Top of INPUT FOR THIS TASK

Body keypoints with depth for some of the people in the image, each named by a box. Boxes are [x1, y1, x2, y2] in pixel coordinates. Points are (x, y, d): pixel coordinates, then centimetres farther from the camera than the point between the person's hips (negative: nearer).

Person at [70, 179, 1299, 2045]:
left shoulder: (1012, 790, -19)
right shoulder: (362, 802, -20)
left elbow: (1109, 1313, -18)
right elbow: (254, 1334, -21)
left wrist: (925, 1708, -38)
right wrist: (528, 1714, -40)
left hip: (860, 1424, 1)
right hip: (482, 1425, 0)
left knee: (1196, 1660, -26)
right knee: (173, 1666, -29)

Bottom of INPUT FOR THIS TASK
Top of INPUT FOR THIS TASK

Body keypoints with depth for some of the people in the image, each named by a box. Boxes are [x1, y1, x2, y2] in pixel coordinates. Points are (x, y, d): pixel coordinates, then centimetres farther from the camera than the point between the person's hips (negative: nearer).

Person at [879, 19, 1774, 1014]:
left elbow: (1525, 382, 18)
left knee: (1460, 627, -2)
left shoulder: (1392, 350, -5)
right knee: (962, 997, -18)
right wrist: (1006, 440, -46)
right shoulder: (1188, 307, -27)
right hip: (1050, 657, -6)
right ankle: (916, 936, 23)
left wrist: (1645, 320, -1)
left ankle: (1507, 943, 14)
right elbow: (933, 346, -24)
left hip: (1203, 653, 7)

Bottom of INPUT FOR THIS TASK
Top of INPUT FOR THIS TASK

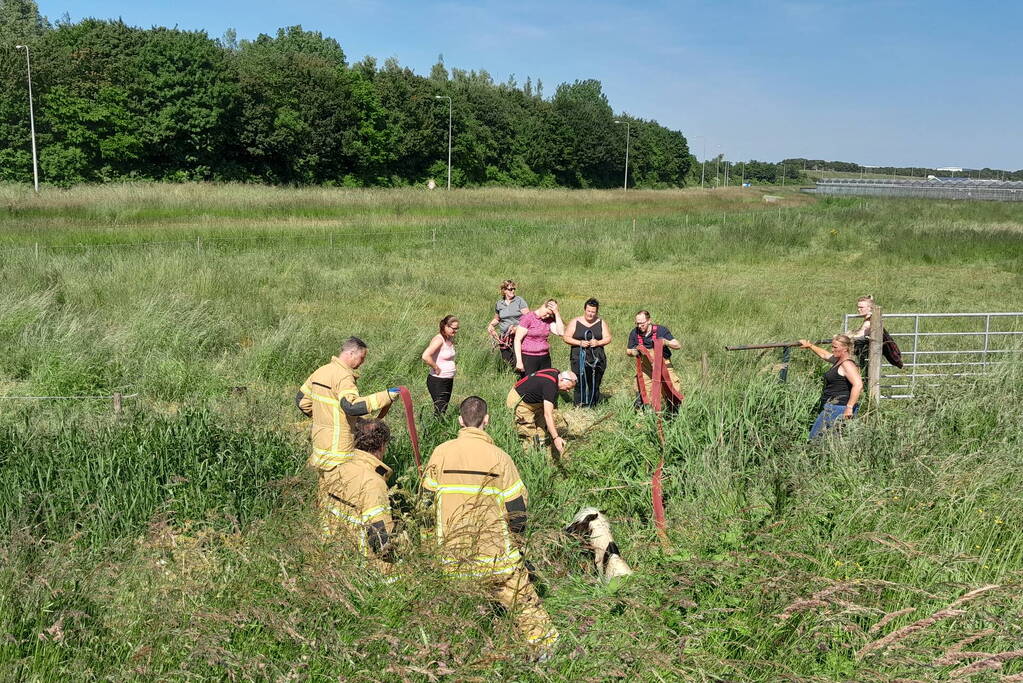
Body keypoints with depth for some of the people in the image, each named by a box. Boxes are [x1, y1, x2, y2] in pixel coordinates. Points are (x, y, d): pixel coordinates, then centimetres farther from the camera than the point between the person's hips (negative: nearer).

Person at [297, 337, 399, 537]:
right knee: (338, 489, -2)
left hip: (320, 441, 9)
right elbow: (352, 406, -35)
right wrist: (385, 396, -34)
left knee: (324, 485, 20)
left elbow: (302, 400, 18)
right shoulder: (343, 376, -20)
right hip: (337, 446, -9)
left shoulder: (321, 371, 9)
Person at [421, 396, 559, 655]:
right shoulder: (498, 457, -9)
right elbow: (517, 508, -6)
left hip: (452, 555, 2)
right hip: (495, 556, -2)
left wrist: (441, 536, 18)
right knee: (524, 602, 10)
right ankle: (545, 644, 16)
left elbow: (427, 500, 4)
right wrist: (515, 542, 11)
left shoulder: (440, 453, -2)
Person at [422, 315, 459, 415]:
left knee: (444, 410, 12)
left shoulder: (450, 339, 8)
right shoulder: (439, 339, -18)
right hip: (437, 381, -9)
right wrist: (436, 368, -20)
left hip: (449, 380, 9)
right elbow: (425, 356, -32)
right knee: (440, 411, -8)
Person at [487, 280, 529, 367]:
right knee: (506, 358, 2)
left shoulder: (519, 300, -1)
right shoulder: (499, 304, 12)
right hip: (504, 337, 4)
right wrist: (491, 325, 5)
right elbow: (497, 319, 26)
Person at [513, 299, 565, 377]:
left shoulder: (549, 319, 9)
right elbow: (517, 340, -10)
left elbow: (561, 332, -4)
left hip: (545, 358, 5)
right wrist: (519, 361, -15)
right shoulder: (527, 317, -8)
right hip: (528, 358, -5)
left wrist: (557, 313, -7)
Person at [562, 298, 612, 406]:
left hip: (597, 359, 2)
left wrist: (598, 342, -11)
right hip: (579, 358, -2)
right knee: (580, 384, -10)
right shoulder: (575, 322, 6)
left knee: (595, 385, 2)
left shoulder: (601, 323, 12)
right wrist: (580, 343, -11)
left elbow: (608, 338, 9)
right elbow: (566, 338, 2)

Bottom of INPUT FOR THIS TASK

• WORK REQUIRED:
Reproduce the records line for line, beginning at the line that contains "right wrist: (385, 396, -34)" and stopping after the line that contains "right hip: (579, 358, -2)".

• RESPONSE:
right wrist: (385, 396, -34)
left knee: (324, 485, 20)
left elbow: (302, 400, 18)
right shoulder: (343, 376, -20)
right hip: (337, 446, -9)
left shoulder: (321, 371, 9)
Person at [421, 396, 559, 655]:
right shoulder: (498, 457, -9)
right elbow: (517, 508, -6)
left hip: (452, 555, 2)
right hip: (495, 556, -2)
left wrist: (441, 536, 18)
right knee: (524, 602, 10)
right ankle: (545, 644, 16)
left elbow: (427, 500, 4)
right wrist: (515, 542, 11)
left shoulder: (440, 453, -2)
Person at [422, 315, 459, 415]:
left knee: (444, 410, 12)
left shoulder: (450, 339, 8)
right shoulder: (439, 339, -18)
right hip: (437, 381, -9)
right wrist: (436, 368, -20)
left hip: (449, 380, 9)
right elbow: (425, 356, -32)
right knee: (440, 411, -8)
Person at [487, 280, 529, 367]:
right knee: (506, 358, 2)
left shoulder: (519, 300, -1)
right shoulder: (499, 304, 12)
right hip: (504, 337, 4)
right wrist: (491, 325, 5)
right elbow: (497, 319, 26)
Person at [513, 299, 565, 377]:
left shoulder: (549, 319, 9)
right elbow: (517, 340, -10)
left elbow: (561, 332, -4)
left hip: (545, 358, 5)
right wrist: (519, 361, -15)
right shoulder: (527, 317, -8)
right hip: (528, 358, -5)
left wrist: (557, 313, -7)
Person at [562, 298, 612, 406]:
left hip: (597, 359, 2)
left wrist: (598, 342, -11)
right hip: (579, 358, -2)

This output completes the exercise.